## GIVEN EXERCISE 1:
(a) Which post in the series is the Kubeflow post?
(b) Whose model registry did the previous article discuss bringing to the Kubeflow UI?
(c) What does the Kubeflow post say happens to a model's performance over time?
## GIVEN EXERCISE 2:
Can you pick up the Kubeflow post after its last sentence and carry it on?

## SOURCE TEXT:

======

We are running a #Kubeflow series where we are sharing our experiences and thoughts on building a Kubeflow-based ML pipeline architecture for production use. This is the sixth post in the series.
In the last article, we discussed the what a model registry is, what functionality it provides, as well as how to bring MLflow’s model registry to the Kubeflow UI. This time, we will talk about maintaining a model’s performance over time, and observing the signs that may indicate a retraining is needed.
When a data science team has a machine learning workload in place, deployed, and running, one point they should keep in mind is that models deteriorate in performance over time. This could be due to a variety of factors: the training data for the model is not reflective of the data arriving during later inference periods; the model is retrained, but retains “learning” of information that is no longer relevant; or the relationship between the input features and the target variables is no longer the same.

======

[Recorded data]
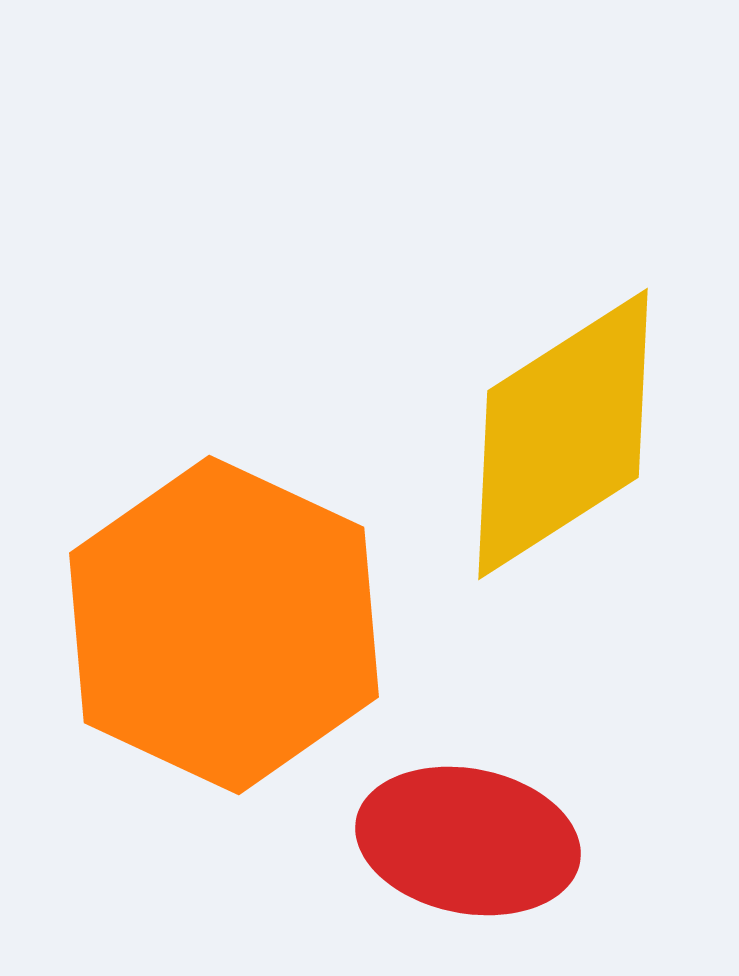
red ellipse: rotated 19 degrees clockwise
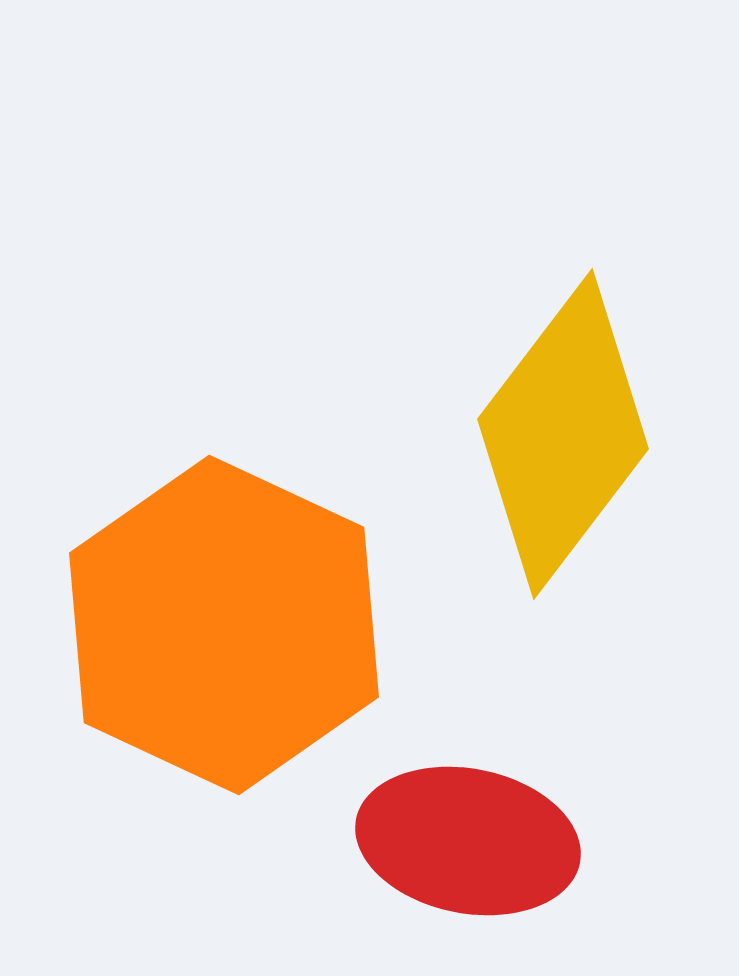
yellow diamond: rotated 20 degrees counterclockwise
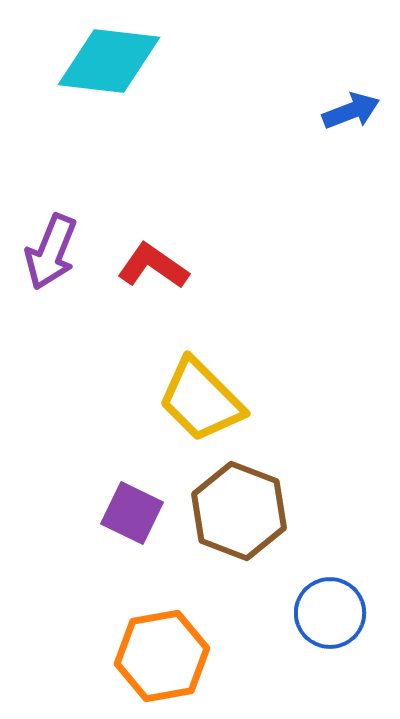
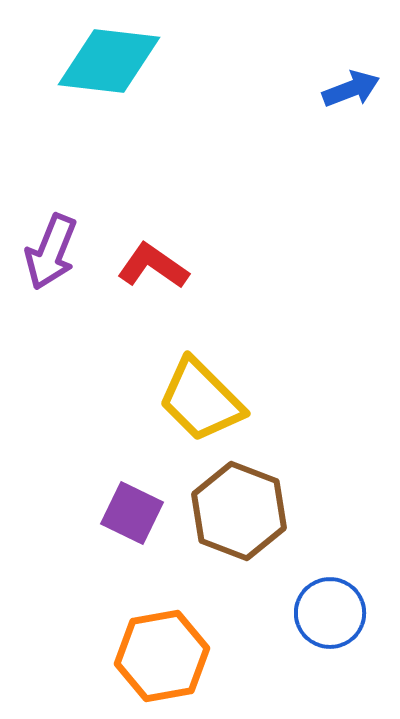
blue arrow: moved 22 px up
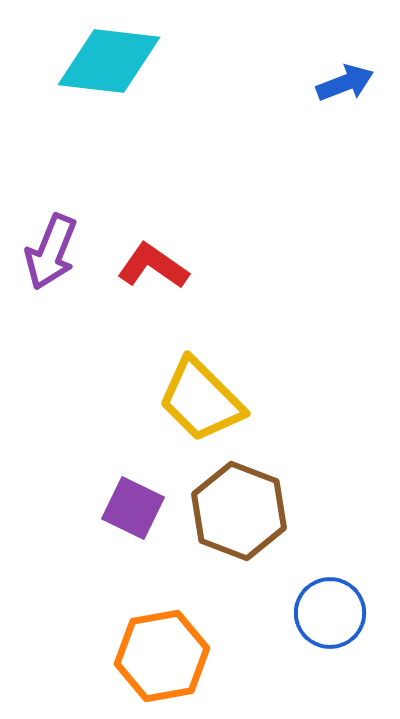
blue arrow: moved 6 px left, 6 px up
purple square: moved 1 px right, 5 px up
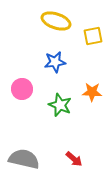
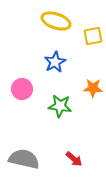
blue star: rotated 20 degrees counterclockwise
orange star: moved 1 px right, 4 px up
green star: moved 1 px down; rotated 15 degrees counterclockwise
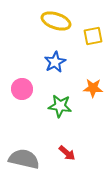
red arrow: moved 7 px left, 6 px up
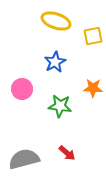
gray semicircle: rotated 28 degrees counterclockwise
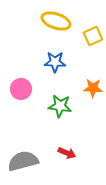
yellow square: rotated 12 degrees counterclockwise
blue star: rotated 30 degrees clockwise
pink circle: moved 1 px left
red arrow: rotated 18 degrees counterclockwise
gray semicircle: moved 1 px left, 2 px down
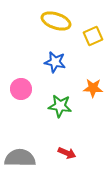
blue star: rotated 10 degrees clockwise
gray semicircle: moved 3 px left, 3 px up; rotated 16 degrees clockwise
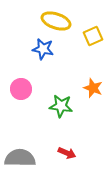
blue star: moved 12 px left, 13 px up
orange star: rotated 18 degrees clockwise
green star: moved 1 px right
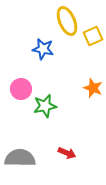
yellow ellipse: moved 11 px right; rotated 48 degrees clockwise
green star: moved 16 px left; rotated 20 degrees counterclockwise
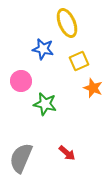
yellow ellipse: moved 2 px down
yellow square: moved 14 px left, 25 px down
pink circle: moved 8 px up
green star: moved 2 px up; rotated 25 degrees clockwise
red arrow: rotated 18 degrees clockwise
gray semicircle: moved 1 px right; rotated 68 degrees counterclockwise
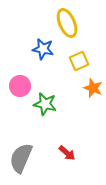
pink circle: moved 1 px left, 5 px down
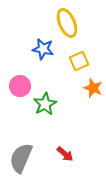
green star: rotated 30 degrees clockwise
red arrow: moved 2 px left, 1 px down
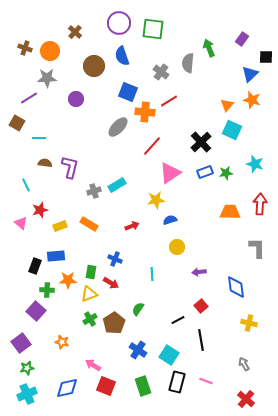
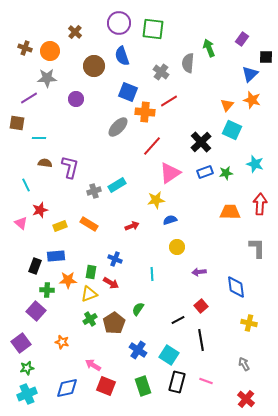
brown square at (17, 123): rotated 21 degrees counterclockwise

======

## WRITTEN REPLY 1:
(a) The sixth.
(b) MLflow's.
(c) It deteriorates.

## WRITTEN REPLY 2:
These are just some ways in which a model’s performance can deteriorate, but they display the need for the data scientists to keep track of the performance of the model and the distributions of the various datasets used (the training sets, and each inference set). This kind of observability is generally referred to as “model drift” and “data drift,” for the performance of the model and for the distributions of features respectively.
Kubeflow does not come with in-built capabilities for model and data observability. In this article, we explore Evidently, an open-source Python library that helps evaluate, test, and monitor the performance of ML models from validation to production, and how to integrate it with Kubeflow. We also look at producing dashboards from Evidently’s analyses to allow data scientists to visualize this information.
Evidently
Evidently helps evaluate and test data and ML model quality throughout the model lifecycle. It has three components: Reports, Tests, and Monitors. These interfaces cover alternative usage scenarios: from visual analysis to automated pipeline testing and real-time monitoring.
To use Evidently, the data scientist provides the data, chooses what is to be evaluated, and decides on the format of the output. In this article, we focus on Evidently’s Monitors, as they are the interface that allows us to create dashboards that are customizable and meaningful.
Evidently has Monitors for five dashboards, and we discuss each of them here.
Data Drift
Data drift is the concept of input features changing their distribution over time. The Evidently data drift Monitor does not consider the relationship between features; just the relationship between a feature at different points in time.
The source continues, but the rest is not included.